YOUR OBJECTIVE -> The lines to be set down run from the line containing "-201,7 +201,7 @@" through the final line of the data below; print them exactly and print nothing else.

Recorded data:
+++++

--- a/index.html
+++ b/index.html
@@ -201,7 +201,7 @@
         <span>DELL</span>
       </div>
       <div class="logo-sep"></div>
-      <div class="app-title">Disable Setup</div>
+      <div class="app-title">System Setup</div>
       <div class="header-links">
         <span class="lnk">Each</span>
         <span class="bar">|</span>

+++++

EXERCISE OUTPUT ->
@@ -201,7 +201,7 @@
         <span>DELL</span>
       </div>
       <div class="logo-sep"></div>
-      <div class="app-title">Disable Setup</div>
+      <div class="app-title">System Setup</div>
       <div class="header-links">
         <span class="lnk">Each</span>
         <span class="bar">|</span>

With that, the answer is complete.